Needless to say I got a late start in math. I remember how difficult it was to get through the minimum math requirements for high school. So I was pretty surprised when I came back from the United States Army at the age of 23 and found that I could do algebra, trigonometry, calculus and statistics pretty well. I just had to work at it. No one told me that when I was in the seventh grade.
On the other hand, it may be that the difference wasn’t all work. Perhaps my brain changed between the ages of 13 and 23. In fact, that is pretty much what happens in any 10-year period of one’s life. Our brains change. Presently, my brain seems to still be changing in strange ways.
This whole experience has caused me to think about how we educate scientists. Children have to learn a lot of stuff even if they don’t become scientists. However, adults mostly overlook something about learning. It takes time to learn.
We don’t ask children to merely learn things. We ask them to learn things within a given amount of time. These are separate tasks. I might not be able to learn algebra, or French, in just nine months. Given two years, I might do just fine.

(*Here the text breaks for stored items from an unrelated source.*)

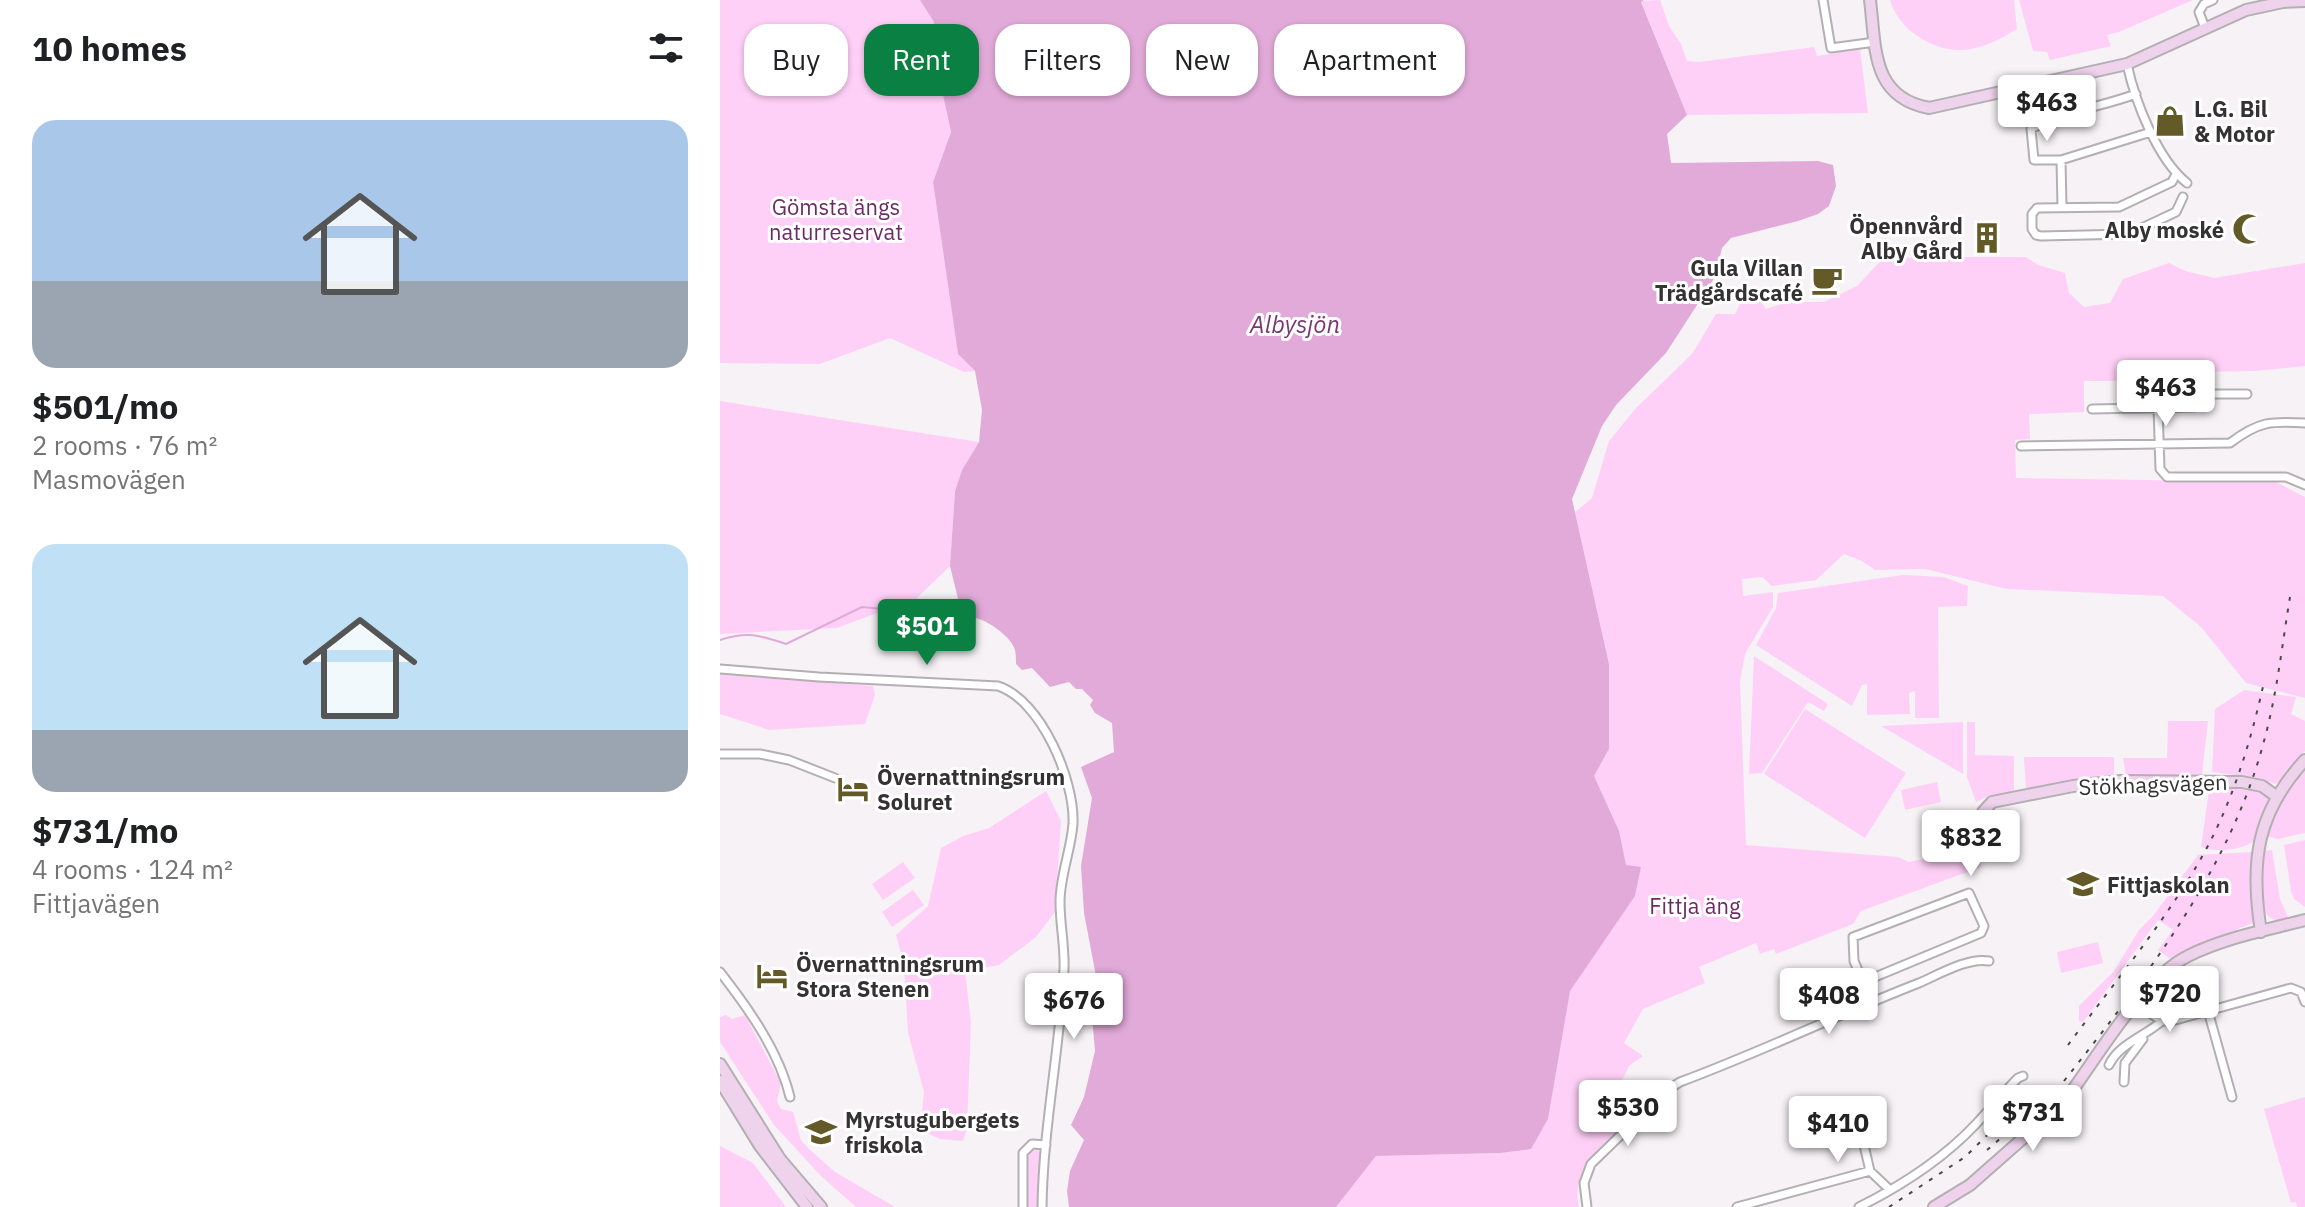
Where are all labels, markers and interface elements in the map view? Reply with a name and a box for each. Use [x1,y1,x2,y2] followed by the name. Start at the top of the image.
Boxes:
[744,24,848,96] chip: Buy
[864,24,979,96] chip: Rent
[995,24,1130,96] chip: Filters
[1146,24,1258,96] chip: New
[1274,24,1465,96] chip: Apartment
[32,26,187,70] text: 10 homes
[644,26,688,70] icon: filters
[2000,75,2094,143] pin: $463
[2016,84,2078,118] text: $463
[2194,94,2275,148] place label: L.G. Bil & Motor
[2153,104,2187,138] shop icon: L.G. Bil & Motor
[288,172,432,316] icon: home
[769,192,903,246] park label: Gömsta ängs naturreservat
[1849,211,1963,265] place label: Öpennvård Alby Gård
[2231,212,2265,246] mosque icon: Alby moské
[2105,215,2224,244] place label: Alby moské
[1970,221,2004,255] building icon: Öpennvård Alby Gård
[1655,253,1803,307] place label: Gula Villan Trädgårdscafé
[1810,263,1844,297] cafe icon: Gula Villan Trädgårdscafé
[1249,308,1340,340] water label: Albysjön
[2119,360,2213,428] pin: $463
[2135,369,2197,403] text: $463
[32,384,179,428] text: $501/mo
[32,428,217,462] text: 2 rooms · 76 m²
[32,462,186,496] text: Masmovägen
[288,596,432,740] icon: home
[880,599,974,667] pin: $501
[896,608,958,642] text: $501
[877,762,1065,816] place label: Övernattningsrum Soluret
[2078,767,2228,801] street label: Stökhagsvägen
[836,772,870,806] hotel icon: Övernattningsrum Soluret
[32,808,179,852] text: $731/mo
[1924,810,2018,878] pin: $832
[1940,819,2002,853] text: $832
[32,852,233,886] text: 4 rooms · 124 m²
[2066,867,2100,901] school or university icon: Fittjaskolan
[2107,870,2230,899] place label: Fittjaskolan
[32,886,160,920] text: Fittjavägen
[1649,891,1741,920] park label: Fittja äng
[796,949,984,1003] place label: Övernattningsrum Stora Stenen
[755,959,789,993] hotel icon: Övernattningsrum Stora Stenen
[2123,966,2217,1034] pin: $720
[1782,968,1876,1036] pin: $408
[1027,973,1121,1041] pin: $676
[2139,975,2201,1009] text: $720
[1798,977,1860,1011] text: $408
[1043,982,1105,1016] text: $676
[1581,1080,1675,1148] pin: $530
[1986,1085,2080,1153] pin: $731
[1597,1089,1659,1123] text: $530
[2002,1094,2064,1128] text: $731
[1791,1096,1885,1164] pin: $410
[845,1105,1019,1159] place label: Myrstugubergets friskola
[1807,1105,1869,1139] text: $410
[804,1115,838,1149] school or university icon: Myrstugubergets friskola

It is actually even worse than that. We insist that students of all ages not only learn the material within a time frame, but usually at a given time. Everyone knows that learning math at eight in the morning is not the same as learning math at two in the afternoon. Two in the afternoon is my nap time.
Studying algebra at 12 is not the same as studying algebra at 23. However, if you don’t learn algebra on time you forfeit your chances to ever get to blow things up in chemistry lab. What a stupid rule! When I was in the Army, I got to blow things up. I did just fine, and I hadn’t even started math yet.
So why do grownups get to decide what, when, where, and how I get to learn things? I bet most politicians, school administrators, teachers and parents, for that matter, can’t even do differential calculus. So why do they get to design how to “not let any children get left behind” or what the “common core” should be? Who knows what everyone should know, and when they should know it?